Alcatel Lucent et Aruba Networks font R&D commune
Les deux sociétés vont travailler en partenariat pour proposer une solution de téléphonie convergente fixe/mobile très aboutie. Elle sera issue de développements croisés.
01net.
le 31/07/2007 à 14h50
L'alliance entre Alcatel et Aruba n'est pas nouvelle. Le premier n'étant pas un spécialiste des réseaux locaux sans fil, il intègre depuis trois ans à son catalogue les points d'accès et les contrôleurs WLAN du second, pour proposer aux entreprises une offre de matériel réseau complète. Mais aujourd'hui, les deux constructeurs veulent aller plus loin dans leur coopération.
Ils ont en effet annoncé leur intention de créer une activité commune (joint venture), dont la mission consistera à mettre sur le marché des équipements totalement intégrés mêlant commutations filaire et sans fil et gérant la convergence fixe/mobile au sein de l'entreprise. Aucun nom ne devrait être communiqué pour cette entité, qui n'aura pas de structure juridique dédiée : les deux équipes de développement travailleront en effet en partenariat mais elles resteront sous la houlette de leur employeur respectif.

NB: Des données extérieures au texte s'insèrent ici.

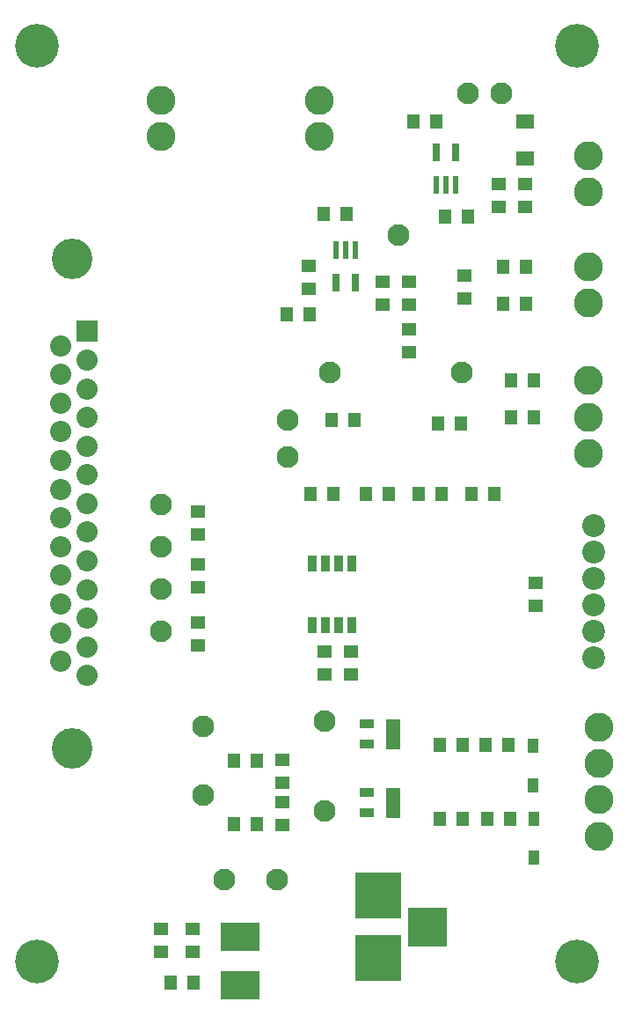
<source format=gbr>
G04 #@! TF.FileFunction,Soldermask,Top*
%FSLAX46Y46*%
G04 Gerber Fmt 4.6, Leading zero omitted, Abs format (unit mm)*
G04 Created by KiCad (PCBNEW 4.0.6) date 11/29/17 10:44:29*
%MOMM*%
%LPD*%
G01*
G04 APERTURE LIST*
%ADD10C,0.100000*%
%ADD11C,4.200000*%
%ADD12C,2.100000*%
%ADD13R,1.200000X1.400000*%
%ADD14R,1.400000X1.200000*%
%ADD15R,0.620000X1.720000*%
%ADD16R,0.650000X1.720000*%
%ADD17R,1.400000X3.000000*%
%ADD18R,1.400000X0.900000*%
%ADD19R,1.100000X1.400000*%
%ADD20R,3.800000X2.700000*%
%ADD21R,1.710000X1.414000*%
%ADD22R,4.400000X4.400000*%
%ADD23R,3.800000X3.800000*%
%ADD24C,2.800000*%
%ADD25C,2.200000*%
%ADD26R,0.910000X1.600000*%
%ADD27C,3.900000*%
%ADD28C,2.040000*%
%ADD29R,2.040000X2.020000*%
G04 APERTURE END LIST*
D10*
D11*
X109144000Y-55003000D03*
D12*
X69088000Y-107188000D03*
X69088000Y-111252000D03*
X69088000Y-103124000D03*
X80264000Y-135128000D03*
X75184000Y-135128000D03*
X69088000Y-99060000D03*
D13*
X84752000Y-71120000D03*
X86952000Y-71120000D03*
D14*
X90424000Y-77640000D03*
X90424000Y-79840000D03*
D12*
X98679000Y-59563000D03*
X101854000Y-59563000D03*
X91948000Y-73152000D03*
X98044000Y-86360000D03*
X85344000Y-86360000D03*
X81280000Y-94488000D03*
X81280000Y-90932000D03*
X84836000Y-128524000D03*
X84836000Y-119888000D03*
X73152000Y-127000000D03*
X73152000Y-120396000D03*
D15*
X86868000Y-74640000D03*
X85918000Y-74640000D03*
X87818000Y-74640000D03*
D16*
X87818000Y-77760000D03*
X85918000Y-77760000D03*
D14*
X104140000Y-68242000D03*
X104140000Y-70442000D03*
X92964000Y-82212000D03*
X92964000Y-84412000D03*
D13*
X83396000Y-80772000D03*
X81196000Y-80772000D03*
X95801000Y-91313000D03*
X98001000Y-91313000D03*
X85514000Y-90932000D03*
X87714000Y-90932000D03*
X96096000Y-98044000D03*
X93896000Y-98044000D03*
X101176000Y-98044000D03*
X98976000Y-98044000D03*
X88816000Y-98044000D03*
X91016000Y-98044000D03*
X83482000Y-98044000D03*
X85682000Y-98044000D03*
D14*
X87376000Y-113200000D03*
X87376000Y-115400000D03*
X84836000Y-113200000D03*
X84836000Y-115400000D03*
D13*
X102700000Y-129286000D03*
X100500000Y-129286000D03*
X102573000Y-122174000D03*
X100373000Y-122174000D03*
D14*
X80772000Y-129878000D03*
X80772000Y-127678000D03*
X80772000Y-123614000D03*
X80772000Y-125814000D03*
D13*
X76116000Y-129794000D03*
X78316000Y-129794000D03*
X76116000Y-123698000D03*
X78316000Y-123698000D03*
X104986000Y-90678000D03*
X102786000Y-90678000D03*
X104224000Y-79756000D03*
X102024000Y-79756000D03*
X104224000Y-76200000D03*
X102024000Y-76200000D03*
D14*
X105156000Y-108796000D03*
X105156000Y-106596000D03*
X72136000Y-139870000D03*
X72136000Y-142070000D03*
D17*
X91420000Y-121158000D03*
D18*
X88920000Y-122108000D03*
X88920000Y-120208000D03*
D17*
X91420000Y-127762000D03*
D18*
X88920000Y-128712000D03*
X88920000Y-126812000D03*
D13*
X95928000Y-129286000D03*
X98128000Y-129286000D03*
X95928000Y-122174000D03*
X98128000Y-122174000D03*
D19*
X104902000Y-126101000D03*
X104902000Y-122311000D03*
X105029000Y-133086000D03*
X105029000Y-129296000D03*
D13*
X70020000Y-145034000D03*
X72220000Y-145034000D03*
X96436000Y-71374000D03*
X98636000Y-71374000D03*
X95588000Y-62230000D03*
X93388000Y-62230000D03*
D14*
X92964000Y-77640000D03*
X92964000Y-79840000D03*
D13*
X104986000Y-87122000D03*
X102786000Y-87122000D03*
D14*
X98287840Y-77071040D03*
X98287840Y-79271040D03*
X72644000Y-107018000D03*
X72644000Y-104818000D03*
X72644000Y-112606000D03*
X72644000Y-110406000D03*
X72644000Y-101938000D03*
X72644000Y-99738000D03*
X69088000Y-139870000D03*
X69088000Y-142070000D03*
D20*
X76708000Y-145352000D03*
X76708000Y-140652000D03*
D14*
X83312000Y-76116000D03*
X83312000Y-78316000D03*
X101600000Y-68242000D03*
X101600000Y-70442000D03*
D15*
X96520000Y-68362000D03*
X97470000Y-68362000D03*
X95570000Y-68362000D03*
D16*
X95570000Y-65242000D03*
X97470000Y-65242000D03*
D21*
X104140000Y-62234000D03*
X104140000Y-65782000D03*
D22*
X90047000Y-136700000D03*
X90047000Y-142700000D03*
D23*
X94742000Y-139700000D03*
D11*
X57144000Y-143003000D03*
X57144000Y-55003000D03*
X109144000Y-143003000D03*
D24*
X110236000Y-65560000D03*
X110236000Y-69060000D03*
X110236000Y-76228000D03*
X110236000Y-79728000D03*
X110236000Y-87178000D03*
X110236000Y-90678000D03*
X110236000Y-94178000D03*
D25*
X110744000Y-108712000D03*
X110744000Y-106172000D03*
X110744000Y-111252000D03*
X110744000Y-103632000D03*
X110744000Y-113792000D03*
X110744000Y-101092000D03*
D24*
X111252000Y-127480000D03*
X111252000Y-123980000D03*
X111252000Y-130980000D03*
X111252000Y-120480000D03*
X69088000Y-60226000D03*
X69088000Y-63726000D03*
X84328000Y-60226000D03*
X84328000Y-63726000D03*
D26*
X84963000Y-110656000D03*
X86233000Y-110656000D03*
X87503000Y-110656000D03*
X87503000Y-104736000D03*
X84963000Y-104736000D03*
X86233000Y-104736000D03*
X83693000Y-104736000D03*
X83693000Y-110656000D03*
D27*
X60570920Y-75495000D03*
X60570920Y-122511000D03*
D28*
X61970920Y-115551000D03*
X61970920Y-112793000D03*
X61970920Y-110035000D03*
X61970920Y-107277000D03*
X61970920Y-104519000D03*
X61970920Y-101761000D03*
X61970920Y-99003000D03*
X61970920Y-96245000D03*
X61970920Y-93487000D03*
X61970920Y-90729000D03*
X61970920Y-87971000D03*
X61970920Y-85213000D03*
D29*
X61970920Y-82455000D03*
D28*
X59430920Y-114172000D03*
X59430920Y-111414000D03*
X59430920Y-108656000D03*
X59430920Y-105898000D03*
X59430920Y-103140000D03*
X59430920Y-100382000D03*
X59430920Y-97624000D03*
X59430920Y-94866000D03*
X59430920Y-92108000D03*
X59430920Y-89350000D03*
X59430920Y-86592000D03*
X59430920Y-83834000D03*
M02*

</source>
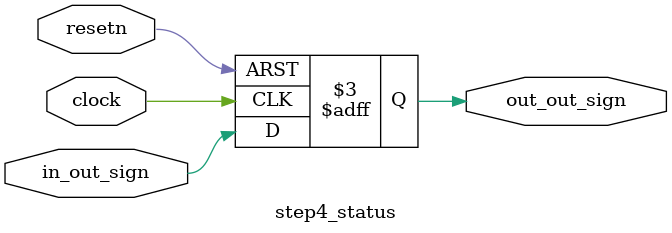
<source format=v>
`timescale 1ns / 1ps
module step4_status(clock, resetn, in_out_sign, out_out_sign);
	input clock, resetn;
	
	input in_out_sign;
	
	output reg out_out_sign;
	
	always@(posedge clock, negedge resetn) begin
		if(!resetn) begin
			out_out_sign <=0;
		end
		else begin	
			out_out_sign <= in_out_sign;
		end
	end	

endmodule

</source>
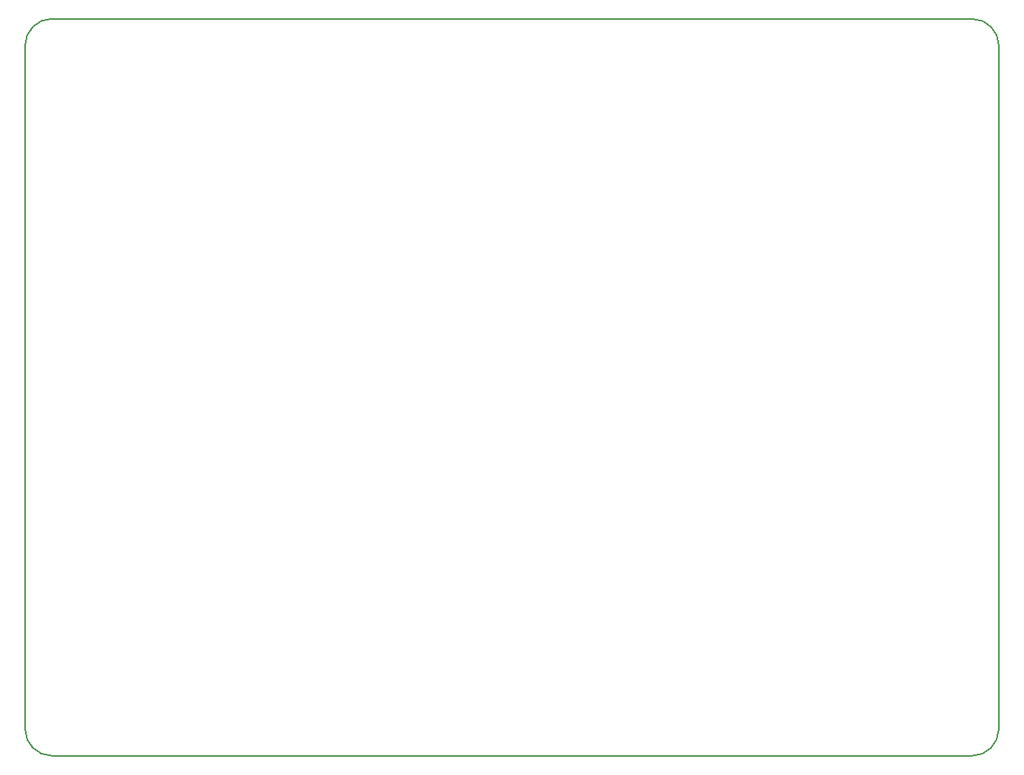
<source format=gbr>
%TF.GenerationSoftware,KiCad,Pcbnew,(6.0.4-0)*%
%TF.CreationDate,2022-07-05T10:49:52+02:00*%
%TF.ProjectId,battoota_min,62617474-6f6f-4746-915f-6d696e2e6b69,v1.0.0*%
%TF.SameCoordinates,Original*%
%TF.FileFunction,Profile,NP*%
%FSLAX46Y46*%
G04 Gerber Fmt 4.6, Leading zero omitted, Abs format (unit mm)*
G04 Created by KiCad (PCBNEW (6.0.4-0)) date 2022-07-05 10:49:52*
%MOMM*%
%LPD*%
G01*
G04 APERTURE LIST*
%TA.AperFunction,Profile*%
%ADD10C,0.150000*%
%TD*%
G04 APERTURE END LIST*
D10*
X194506343Y-57041872D02*
X296879652Y-57041872D01*
X299879728Y-60041872D02*
G75*
G03*
X296879652Y-57041872I-2999928J72D01*
G01*
X296879652Y-139095899D02*
X194506343Y-139095899D01*
X299879652Y-60041872D02*
X299879652Y-136095899D01*
X296879652Y-139095952D02*
G75*
G03*
X299879652Y-136095899I-52J3000052D01*
G01*
X191506401Y-136095899D02*
G75*
G03*
X194506343Y-139095899I2999899J-101D01*
G01*
X194506343Y-57041843D02*
G75*
G03*
X191506343Y-60041872I57J-3000057D01*
G01*
X191506343Y-136095899D02*
X191506343Y-60041872D01*
M02*

</source>
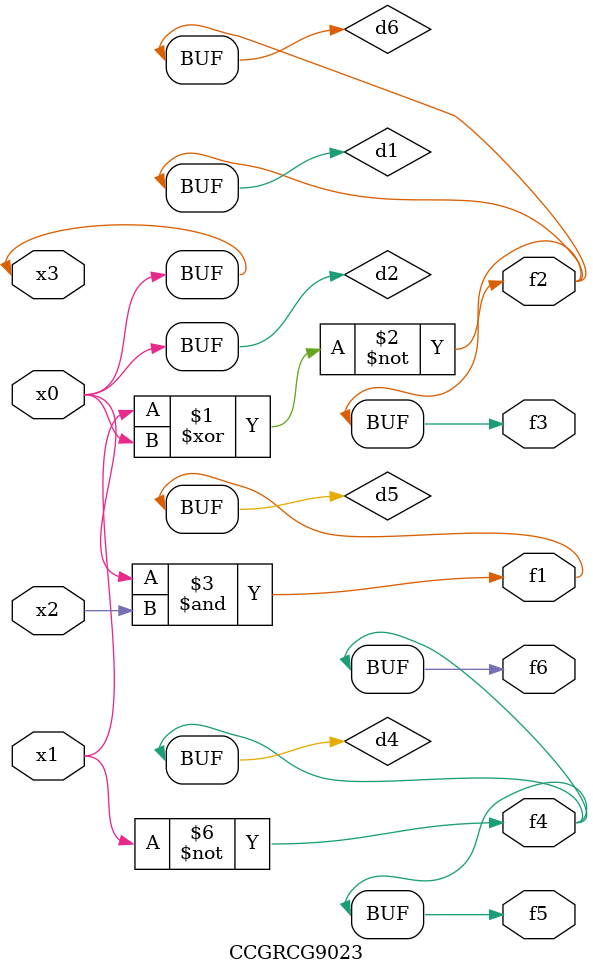
<source format=v>
module CCGRCG9023(
	input x0, x1, x2, x3,
	output f1, f2, f3, f4, f5, f6
);

	wire d1, d2, d3, d4, d5, d6;

	xnor (d1, x1, x3);
	buf (d2, x0, x3);
	nand (d3, x0, x2);
	not (d4, x1);
	nand (d5, d3);
	or (d6, d1);
	assign f1 = d5;
	assign f2 = d6;
	assign f3 = d6;
	assign f4 = d4;
	assign f5 = d4;
	assign f6 = d4;
endmodule

</source>
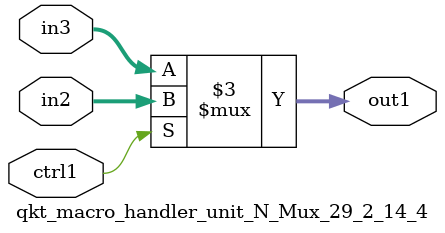
<source format=v>

`timescale 1ps / 1ps


module qkt_macro_handler_unit_N_Mux_29_2_14_4( in3, in2, ctrl1, out1 );

    input [28:0] in3;
    input [28:0] in2;
    input ctrl1;
    output [28:0] out1;
    reg [28:0] out1;

    
    // rtl_process:qkt_macro_handler_unit_N_Mux_29_2_14_4/qkt_macro_handler_unit_N_Mux_29_2_14_4_thread_1
    always @*
      begin : qkt_macro_handler_unit_N_Mux_29_2_14_4_thread_1
        case (ctrl1) 
          1'b1: 
            begin
              out1 = in2;
            end
          default: 
            begin
              out1 = in3;
            end
        endcase
      end

endmodule





</source>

Gérer à la fois la commutation LAN et WLAN
“ A court terme, cela signifie concrètement que la technologie Wi-Fi d'Aruba va être intégrée à la prochaine génération de commutateur OmniSwitch d'Alcatel-Lucent pour créer des équipements mixtes, gérant à la fois la commutation LAN et WLAN ”, explique Bernard Guidon, membre du conseil d'administration d'Aruba Networks. Rappelons que, sur le matériel de ce dernier, les règles d’accès et de sécurité sont gérées de manière centralisée et s’appliquent au niveau de l’utilisateur, et non depuis le port physique de connexion.
Ces équipements devraient donc pouvoir gérer indifféremment, quel que soit le mode de connexion (filaire ou non), la politique de sécurité de chaque utilisateur. “ Notre objectif à plus long terme est également d'introduire des solutions complètement intégrées de téléphonie convergente fixe/mobile avec messagerie unifiée et téléconférence. Nous voulons répondre au besoin croissant de communication ininterrompue ”, résume Bernard Guidon.